*Exercise set*
[a] According to the gynecomastia page, in roughly what share of the male population does the condition persist throughout life?
[b] Give again the part of the gynecomastia page starting at "TREATMENT MODALITIES" and ending at "a gradual manner.".
[c] Using the gynecomastia page, explain why anabolic steroid abuse leads to changes in the breasts.

*Passage shown*

CAUSES

While the term Gynecomastia, in Greek, means "a woman's breast", this condition is, ironically, used to characterize men. Commonly, (30-40%) this condition appears in adolescent boys around the age of 12 and can last about 2-3 years. In about 10% of the male population this condition persists as a stigma throughout their life. Lack of treatment might cause feelings of inadequacy and shame.

"Bitch-tits", commonly seen in athletes, results from the abuse of anabolic steroids. When testosterone levels rise very rapidly in the body (from exogenous injections), the body responds by producing enzymes that turn the "extra" testosterone into estrogen by a process called aromatization. The higher testosterone level provides short-term gains in bulk and strength. However, the resulting increase in estrogen level often causes long-term changes in the breasts. Gynecomastia may occur after the very first steroid injection in some, while it may require multiple injections in others. Gynecomastia, many times, is also a dose related phenomenon.

Other causes of gynecomastia include obesity, aging, tumors, genetic and familial predispositions, chronic liver disease (as with alcoholism), drug-induced as with antiacids, diuretics, cardiac medications, marijuana, Valium, and many others.

In rare cases, gynecomastia turns into cancerous growths. It may then produce painless nipple discharges and ulcerations. In some areas of the Middle East and the Horn of Africa, such incidence might climb to more than 6% of the gynecomastias.

The plastic surgeon encounters 3 types of gynecomastia:

  • Increased size of female-like glandular tissue (also known as true gynecomstia)
  • Increased fatty tissue
  • A combination of the above.

 

The first situation is commonly seen in athletes and bodybuilders. The second situation is seen in adolescents, obese individuals, and the elderly. The treatment of long-term gynecomastia still remains surgical.

PRESENTATION

The patient with true gynecomastia complains of a hard lump under the nipple, often expanding towards the inside and the outside of the breast. It varies in size and texture; it can be painful or tender and occasionally presents a nipple discharge.

Excess fatty tissue sometimes accompanies true gynecomastia and adds to the bulk of the growth.

TREATMENT MODALITIES

Surgery remains the treatment of choice for true gynecomastia. Glandular tissue has to be surgically excised, while fatty tissue can be remover by liposuction. In some cases, a combination of excision and liposuction has to be employed.

Surgery is carried out through 1" to 1½" incision into the lower limit of the areola (at the border of the pigmented skin). The resulting scar is usually inconspicuous. Liposuction can be accomplished through the same incision and occasionally through another incision in the armpit.

In over 200 cases, I have rarely used drains or compression garments. Routine follow-ups include a suture removal visit in 5-7 days. Training can normally resume in 2-3 weeks, in a gradual manner.

The most commonly used surgical technique usually results in the need for additional surgeries since most surgeons do not remove all the underlying breast tissue. I have developed a surgical technique that has almost eliminated the need for additional surgery. My motto is, "Let's get it correct the first time so that we can minimize your time under the proverbial knife!"

Recorded data:

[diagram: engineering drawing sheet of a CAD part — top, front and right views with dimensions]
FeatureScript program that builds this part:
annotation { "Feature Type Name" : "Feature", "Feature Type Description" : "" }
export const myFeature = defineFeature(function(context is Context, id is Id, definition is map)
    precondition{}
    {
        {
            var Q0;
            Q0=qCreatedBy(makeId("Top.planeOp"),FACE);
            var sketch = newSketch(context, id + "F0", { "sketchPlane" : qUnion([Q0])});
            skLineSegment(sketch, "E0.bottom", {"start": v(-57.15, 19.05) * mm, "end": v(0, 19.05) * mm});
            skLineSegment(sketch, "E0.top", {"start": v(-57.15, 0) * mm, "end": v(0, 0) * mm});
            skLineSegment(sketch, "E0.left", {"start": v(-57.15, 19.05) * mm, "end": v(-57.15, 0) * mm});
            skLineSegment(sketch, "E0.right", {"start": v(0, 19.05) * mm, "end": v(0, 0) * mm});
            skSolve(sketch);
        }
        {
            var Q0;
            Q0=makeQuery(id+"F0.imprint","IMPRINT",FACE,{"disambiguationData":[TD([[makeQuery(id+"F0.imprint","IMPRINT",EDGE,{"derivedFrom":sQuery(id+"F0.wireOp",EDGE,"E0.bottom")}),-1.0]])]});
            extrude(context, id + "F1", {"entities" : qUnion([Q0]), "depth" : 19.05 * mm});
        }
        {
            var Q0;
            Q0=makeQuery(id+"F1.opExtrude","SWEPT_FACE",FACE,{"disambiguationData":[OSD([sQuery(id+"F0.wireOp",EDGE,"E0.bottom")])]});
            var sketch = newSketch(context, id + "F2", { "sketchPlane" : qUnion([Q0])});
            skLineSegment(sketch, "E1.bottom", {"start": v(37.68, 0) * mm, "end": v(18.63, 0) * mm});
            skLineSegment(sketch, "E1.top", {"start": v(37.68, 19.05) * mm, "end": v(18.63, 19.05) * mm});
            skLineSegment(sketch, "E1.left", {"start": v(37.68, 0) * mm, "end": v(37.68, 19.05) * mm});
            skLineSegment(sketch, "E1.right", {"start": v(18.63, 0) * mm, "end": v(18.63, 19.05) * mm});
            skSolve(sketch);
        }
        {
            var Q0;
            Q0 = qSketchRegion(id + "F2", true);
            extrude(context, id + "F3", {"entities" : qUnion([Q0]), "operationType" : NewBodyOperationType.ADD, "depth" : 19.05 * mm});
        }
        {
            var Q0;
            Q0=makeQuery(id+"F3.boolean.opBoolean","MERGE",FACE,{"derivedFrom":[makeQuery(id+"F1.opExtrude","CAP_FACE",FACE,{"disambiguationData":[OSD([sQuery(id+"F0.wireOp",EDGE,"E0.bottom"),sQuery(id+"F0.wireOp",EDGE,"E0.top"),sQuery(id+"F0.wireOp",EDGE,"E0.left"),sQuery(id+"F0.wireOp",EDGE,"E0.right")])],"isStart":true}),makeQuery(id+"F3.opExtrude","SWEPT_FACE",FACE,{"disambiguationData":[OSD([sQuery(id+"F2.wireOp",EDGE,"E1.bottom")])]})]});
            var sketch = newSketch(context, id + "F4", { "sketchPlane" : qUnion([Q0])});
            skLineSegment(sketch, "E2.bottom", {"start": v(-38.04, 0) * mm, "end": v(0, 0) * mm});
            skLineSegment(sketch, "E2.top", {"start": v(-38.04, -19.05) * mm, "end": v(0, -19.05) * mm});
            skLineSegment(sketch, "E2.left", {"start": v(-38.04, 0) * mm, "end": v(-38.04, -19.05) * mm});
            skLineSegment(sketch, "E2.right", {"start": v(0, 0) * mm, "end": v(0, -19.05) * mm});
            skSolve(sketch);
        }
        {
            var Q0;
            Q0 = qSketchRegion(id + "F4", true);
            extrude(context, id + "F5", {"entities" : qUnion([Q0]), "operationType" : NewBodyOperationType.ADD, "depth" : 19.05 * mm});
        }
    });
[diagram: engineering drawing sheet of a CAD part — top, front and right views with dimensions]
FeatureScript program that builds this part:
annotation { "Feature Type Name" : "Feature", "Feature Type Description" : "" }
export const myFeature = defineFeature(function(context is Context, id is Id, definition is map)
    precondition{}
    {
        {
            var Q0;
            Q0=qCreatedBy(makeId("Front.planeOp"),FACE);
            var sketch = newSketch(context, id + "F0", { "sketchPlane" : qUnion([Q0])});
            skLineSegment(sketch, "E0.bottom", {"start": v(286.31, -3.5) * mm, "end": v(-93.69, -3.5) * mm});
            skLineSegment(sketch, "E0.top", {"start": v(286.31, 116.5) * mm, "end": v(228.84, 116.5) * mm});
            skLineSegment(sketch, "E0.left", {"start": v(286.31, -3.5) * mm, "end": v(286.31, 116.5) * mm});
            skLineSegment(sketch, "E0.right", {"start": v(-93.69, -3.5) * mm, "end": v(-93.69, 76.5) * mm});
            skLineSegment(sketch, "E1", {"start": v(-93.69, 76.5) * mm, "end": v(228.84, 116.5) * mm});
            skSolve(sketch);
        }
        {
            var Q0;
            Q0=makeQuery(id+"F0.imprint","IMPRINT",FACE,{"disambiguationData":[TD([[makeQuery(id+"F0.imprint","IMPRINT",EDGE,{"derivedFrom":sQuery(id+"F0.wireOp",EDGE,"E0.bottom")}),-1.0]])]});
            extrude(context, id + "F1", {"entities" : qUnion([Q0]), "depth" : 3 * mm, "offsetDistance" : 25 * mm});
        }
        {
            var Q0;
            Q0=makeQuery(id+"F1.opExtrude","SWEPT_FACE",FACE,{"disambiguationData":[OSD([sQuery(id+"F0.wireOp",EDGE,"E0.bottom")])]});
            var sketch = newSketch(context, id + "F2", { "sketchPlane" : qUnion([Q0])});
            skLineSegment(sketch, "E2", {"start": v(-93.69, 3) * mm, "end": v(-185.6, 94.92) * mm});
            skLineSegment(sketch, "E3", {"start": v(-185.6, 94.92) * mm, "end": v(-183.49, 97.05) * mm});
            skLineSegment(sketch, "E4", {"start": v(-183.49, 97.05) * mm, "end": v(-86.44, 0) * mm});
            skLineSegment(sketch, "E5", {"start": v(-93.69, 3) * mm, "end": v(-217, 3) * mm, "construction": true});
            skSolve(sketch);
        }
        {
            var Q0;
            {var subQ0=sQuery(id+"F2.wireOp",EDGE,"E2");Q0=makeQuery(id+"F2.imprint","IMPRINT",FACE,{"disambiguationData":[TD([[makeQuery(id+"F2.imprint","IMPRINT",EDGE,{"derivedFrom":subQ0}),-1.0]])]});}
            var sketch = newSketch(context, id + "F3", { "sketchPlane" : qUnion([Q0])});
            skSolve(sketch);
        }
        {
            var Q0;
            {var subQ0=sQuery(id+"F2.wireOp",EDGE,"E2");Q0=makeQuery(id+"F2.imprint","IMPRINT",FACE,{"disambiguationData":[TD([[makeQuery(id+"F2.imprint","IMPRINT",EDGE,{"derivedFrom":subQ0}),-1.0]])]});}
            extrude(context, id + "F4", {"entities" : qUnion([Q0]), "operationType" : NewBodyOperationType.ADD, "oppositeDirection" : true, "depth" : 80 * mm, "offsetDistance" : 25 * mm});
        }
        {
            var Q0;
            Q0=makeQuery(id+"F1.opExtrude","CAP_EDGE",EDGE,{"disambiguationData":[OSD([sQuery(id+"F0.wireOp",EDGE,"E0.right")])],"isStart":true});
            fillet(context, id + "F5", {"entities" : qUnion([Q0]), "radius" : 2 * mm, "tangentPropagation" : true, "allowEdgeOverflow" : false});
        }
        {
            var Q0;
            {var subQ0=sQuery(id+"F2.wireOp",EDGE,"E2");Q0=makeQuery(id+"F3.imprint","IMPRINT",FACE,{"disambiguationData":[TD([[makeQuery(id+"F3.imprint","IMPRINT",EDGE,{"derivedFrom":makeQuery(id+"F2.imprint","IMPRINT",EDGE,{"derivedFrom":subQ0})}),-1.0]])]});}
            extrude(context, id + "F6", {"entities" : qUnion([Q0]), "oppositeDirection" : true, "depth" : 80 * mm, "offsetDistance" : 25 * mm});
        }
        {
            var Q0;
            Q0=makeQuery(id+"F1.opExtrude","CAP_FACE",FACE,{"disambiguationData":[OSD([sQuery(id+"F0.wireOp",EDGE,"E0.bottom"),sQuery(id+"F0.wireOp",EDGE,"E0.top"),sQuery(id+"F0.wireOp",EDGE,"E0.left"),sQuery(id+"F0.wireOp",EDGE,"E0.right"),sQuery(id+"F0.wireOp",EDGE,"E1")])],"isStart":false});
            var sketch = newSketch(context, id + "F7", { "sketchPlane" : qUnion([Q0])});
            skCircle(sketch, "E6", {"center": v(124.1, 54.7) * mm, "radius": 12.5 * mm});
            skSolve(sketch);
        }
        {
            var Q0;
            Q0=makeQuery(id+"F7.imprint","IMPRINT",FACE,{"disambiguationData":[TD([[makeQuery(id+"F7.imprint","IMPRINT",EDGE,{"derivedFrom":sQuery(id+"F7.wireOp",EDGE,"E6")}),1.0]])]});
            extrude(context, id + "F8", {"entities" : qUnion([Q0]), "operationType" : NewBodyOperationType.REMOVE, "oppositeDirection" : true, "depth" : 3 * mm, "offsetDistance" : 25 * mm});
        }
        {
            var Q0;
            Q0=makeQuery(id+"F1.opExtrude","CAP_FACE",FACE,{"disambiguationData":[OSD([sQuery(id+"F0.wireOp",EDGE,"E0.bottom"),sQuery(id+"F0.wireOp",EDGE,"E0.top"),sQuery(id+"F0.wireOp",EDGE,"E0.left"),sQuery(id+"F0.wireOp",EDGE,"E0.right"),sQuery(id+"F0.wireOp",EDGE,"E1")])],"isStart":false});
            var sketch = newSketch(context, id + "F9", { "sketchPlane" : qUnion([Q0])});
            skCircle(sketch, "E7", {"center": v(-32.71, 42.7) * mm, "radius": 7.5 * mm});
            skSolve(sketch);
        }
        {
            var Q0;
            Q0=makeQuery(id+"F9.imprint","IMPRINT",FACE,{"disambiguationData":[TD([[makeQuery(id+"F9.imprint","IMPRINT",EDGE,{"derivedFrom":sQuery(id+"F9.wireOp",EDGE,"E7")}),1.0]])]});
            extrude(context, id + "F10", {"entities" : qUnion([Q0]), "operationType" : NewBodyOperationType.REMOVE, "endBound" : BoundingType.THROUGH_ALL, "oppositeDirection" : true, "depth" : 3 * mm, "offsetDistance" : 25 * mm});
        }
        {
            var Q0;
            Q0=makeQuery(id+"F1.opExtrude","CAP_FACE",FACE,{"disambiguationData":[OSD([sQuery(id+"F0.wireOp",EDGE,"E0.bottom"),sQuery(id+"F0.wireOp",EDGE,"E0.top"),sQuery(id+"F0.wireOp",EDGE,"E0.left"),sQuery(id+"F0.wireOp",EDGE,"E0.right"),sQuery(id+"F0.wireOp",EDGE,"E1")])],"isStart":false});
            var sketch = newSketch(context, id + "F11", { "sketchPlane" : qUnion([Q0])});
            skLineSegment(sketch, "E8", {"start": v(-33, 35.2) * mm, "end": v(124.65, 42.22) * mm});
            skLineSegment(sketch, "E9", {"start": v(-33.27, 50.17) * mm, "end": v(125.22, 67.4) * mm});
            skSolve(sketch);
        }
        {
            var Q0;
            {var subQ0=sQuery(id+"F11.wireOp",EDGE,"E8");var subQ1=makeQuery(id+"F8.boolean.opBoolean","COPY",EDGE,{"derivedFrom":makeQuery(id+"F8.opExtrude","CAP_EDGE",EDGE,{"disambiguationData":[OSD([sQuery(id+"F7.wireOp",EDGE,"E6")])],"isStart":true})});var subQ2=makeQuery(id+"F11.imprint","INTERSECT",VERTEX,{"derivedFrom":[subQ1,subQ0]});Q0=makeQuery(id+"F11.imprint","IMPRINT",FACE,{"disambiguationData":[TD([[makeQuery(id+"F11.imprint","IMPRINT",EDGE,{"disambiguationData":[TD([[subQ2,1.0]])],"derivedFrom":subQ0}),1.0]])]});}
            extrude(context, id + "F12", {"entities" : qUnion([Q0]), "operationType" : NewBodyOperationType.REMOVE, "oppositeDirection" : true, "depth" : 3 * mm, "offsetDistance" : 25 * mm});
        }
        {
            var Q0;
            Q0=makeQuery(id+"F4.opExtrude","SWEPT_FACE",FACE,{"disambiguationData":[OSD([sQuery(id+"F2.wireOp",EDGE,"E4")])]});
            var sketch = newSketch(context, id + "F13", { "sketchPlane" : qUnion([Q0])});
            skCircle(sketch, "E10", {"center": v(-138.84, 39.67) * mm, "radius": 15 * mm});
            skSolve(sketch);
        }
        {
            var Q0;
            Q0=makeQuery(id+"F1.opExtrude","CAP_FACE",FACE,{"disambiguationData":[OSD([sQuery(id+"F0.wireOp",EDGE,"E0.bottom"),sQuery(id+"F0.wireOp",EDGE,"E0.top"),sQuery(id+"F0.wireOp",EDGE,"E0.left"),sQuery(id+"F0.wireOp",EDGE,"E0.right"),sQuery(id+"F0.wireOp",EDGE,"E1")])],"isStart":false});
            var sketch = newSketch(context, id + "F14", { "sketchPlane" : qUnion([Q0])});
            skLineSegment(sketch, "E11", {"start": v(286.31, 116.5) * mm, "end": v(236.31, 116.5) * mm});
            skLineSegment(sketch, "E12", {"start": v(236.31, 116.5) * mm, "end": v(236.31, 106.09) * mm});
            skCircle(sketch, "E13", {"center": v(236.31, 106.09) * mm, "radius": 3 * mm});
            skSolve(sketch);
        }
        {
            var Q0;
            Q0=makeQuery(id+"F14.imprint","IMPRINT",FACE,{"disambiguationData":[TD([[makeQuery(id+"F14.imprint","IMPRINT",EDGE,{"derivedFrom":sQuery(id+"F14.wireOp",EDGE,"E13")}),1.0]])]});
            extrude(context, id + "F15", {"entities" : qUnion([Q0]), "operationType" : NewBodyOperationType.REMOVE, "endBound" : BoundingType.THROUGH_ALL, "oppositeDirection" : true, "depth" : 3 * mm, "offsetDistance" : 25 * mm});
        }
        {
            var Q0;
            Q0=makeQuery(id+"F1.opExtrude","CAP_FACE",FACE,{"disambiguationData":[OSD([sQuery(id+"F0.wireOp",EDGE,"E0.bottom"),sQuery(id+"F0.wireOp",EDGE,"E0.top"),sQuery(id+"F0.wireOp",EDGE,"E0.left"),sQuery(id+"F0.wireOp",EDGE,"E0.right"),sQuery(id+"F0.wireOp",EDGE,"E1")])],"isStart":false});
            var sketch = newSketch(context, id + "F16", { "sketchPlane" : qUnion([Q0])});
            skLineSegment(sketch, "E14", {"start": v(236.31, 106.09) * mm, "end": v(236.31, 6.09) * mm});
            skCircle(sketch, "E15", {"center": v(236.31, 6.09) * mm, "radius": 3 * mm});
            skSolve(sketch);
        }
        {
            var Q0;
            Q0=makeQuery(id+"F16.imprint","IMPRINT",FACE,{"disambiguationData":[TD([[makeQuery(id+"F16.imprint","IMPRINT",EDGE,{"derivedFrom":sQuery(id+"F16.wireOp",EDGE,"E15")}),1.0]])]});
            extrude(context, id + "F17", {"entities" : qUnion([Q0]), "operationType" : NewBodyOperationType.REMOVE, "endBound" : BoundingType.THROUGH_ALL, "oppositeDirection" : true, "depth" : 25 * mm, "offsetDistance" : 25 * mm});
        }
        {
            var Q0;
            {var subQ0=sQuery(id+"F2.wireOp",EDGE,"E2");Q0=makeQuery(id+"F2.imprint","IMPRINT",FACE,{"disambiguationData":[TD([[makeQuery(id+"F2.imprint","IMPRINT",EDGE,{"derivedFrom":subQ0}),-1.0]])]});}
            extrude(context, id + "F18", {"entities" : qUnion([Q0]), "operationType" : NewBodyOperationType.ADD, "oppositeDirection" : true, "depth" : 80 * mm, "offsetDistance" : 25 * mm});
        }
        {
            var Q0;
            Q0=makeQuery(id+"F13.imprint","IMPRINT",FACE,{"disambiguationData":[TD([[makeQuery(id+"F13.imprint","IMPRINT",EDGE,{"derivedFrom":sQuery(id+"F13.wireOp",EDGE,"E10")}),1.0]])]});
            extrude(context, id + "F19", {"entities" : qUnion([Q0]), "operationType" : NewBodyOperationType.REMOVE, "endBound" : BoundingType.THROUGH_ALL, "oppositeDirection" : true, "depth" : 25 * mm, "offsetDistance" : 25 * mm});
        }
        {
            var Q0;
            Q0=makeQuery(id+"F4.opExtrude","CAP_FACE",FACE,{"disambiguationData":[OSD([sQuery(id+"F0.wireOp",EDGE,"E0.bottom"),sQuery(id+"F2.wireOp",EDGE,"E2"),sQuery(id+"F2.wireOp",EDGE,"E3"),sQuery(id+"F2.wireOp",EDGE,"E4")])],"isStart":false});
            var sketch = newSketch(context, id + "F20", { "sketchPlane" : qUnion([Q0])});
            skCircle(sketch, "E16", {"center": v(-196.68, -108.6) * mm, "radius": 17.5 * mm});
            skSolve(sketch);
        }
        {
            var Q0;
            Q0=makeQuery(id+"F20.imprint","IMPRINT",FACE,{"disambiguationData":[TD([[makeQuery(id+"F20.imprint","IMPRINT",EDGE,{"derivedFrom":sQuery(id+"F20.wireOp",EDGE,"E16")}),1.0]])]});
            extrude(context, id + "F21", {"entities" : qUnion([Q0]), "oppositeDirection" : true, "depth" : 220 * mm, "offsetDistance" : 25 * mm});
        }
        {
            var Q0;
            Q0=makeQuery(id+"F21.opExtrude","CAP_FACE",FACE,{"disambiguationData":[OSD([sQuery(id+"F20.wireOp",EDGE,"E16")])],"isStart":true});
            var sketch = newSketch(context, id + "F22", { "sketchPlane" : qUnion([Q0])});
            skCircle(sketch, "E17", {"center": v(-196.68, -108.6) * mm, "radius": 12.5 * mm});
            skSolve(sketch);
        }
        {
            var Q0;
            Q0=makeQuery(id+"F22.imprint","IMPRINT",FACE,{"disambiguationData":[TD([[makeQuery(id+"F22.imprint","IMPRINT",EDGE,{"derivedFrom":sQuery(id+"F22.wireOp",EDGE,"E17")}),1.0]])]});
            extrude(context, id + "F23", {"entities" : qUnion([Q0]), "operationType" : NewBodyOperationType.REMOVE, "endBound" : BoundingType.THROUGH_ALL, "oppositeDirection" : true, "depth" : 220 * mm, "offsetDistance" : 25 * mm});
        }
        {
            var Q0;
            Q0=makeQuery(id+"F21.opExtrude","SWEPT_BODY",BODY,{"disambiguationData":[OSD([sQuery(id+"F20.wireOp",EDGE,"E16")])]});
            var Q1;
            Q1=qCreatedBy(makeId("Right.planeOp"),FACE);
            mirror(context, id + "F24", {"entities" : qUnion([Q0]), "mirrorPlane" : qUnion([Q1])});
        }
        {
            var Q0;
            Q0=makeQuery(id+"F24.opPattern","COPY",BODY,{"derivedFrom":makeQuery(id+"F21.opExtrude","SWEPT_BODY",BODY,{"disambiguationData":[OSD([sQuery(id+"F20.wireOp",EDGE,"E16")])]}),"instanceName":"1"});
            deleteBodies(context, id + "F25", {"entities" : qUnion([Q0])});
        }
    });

*Answers for the tasks*
[a] About 10%.

[b]
TREATMENT MODALITIES

Surgery remains the treatment of choice for true gynecomastia. Glandular tissue has to be surgically excised, while fatty tissue can be remover by liposuction. In some cases, a combination of excision and liposuction has to be employed.

Surgery is carried out through 1" to 1½" incision into the lower limit of the areola (at the border of the pigmented skin). The resulting scar is usually inconspicuous. Liposuction can be accomplished through the same incision and occasionally through another incision in the armpit.

In over 200 cases, I have rarely used drains or compression garments. Routine follow-ups include a suture removal visit in 5-7 days. Training can normally resume in 2-3 weeks, in a gradual manner.

[c] When injected testosterone raises testosterone levels very rapidly, the body produces enzymes that convert the extra testosterone into estrogen through aromatization. The resulting rise in estrogen often causes long-term changes in the breasts.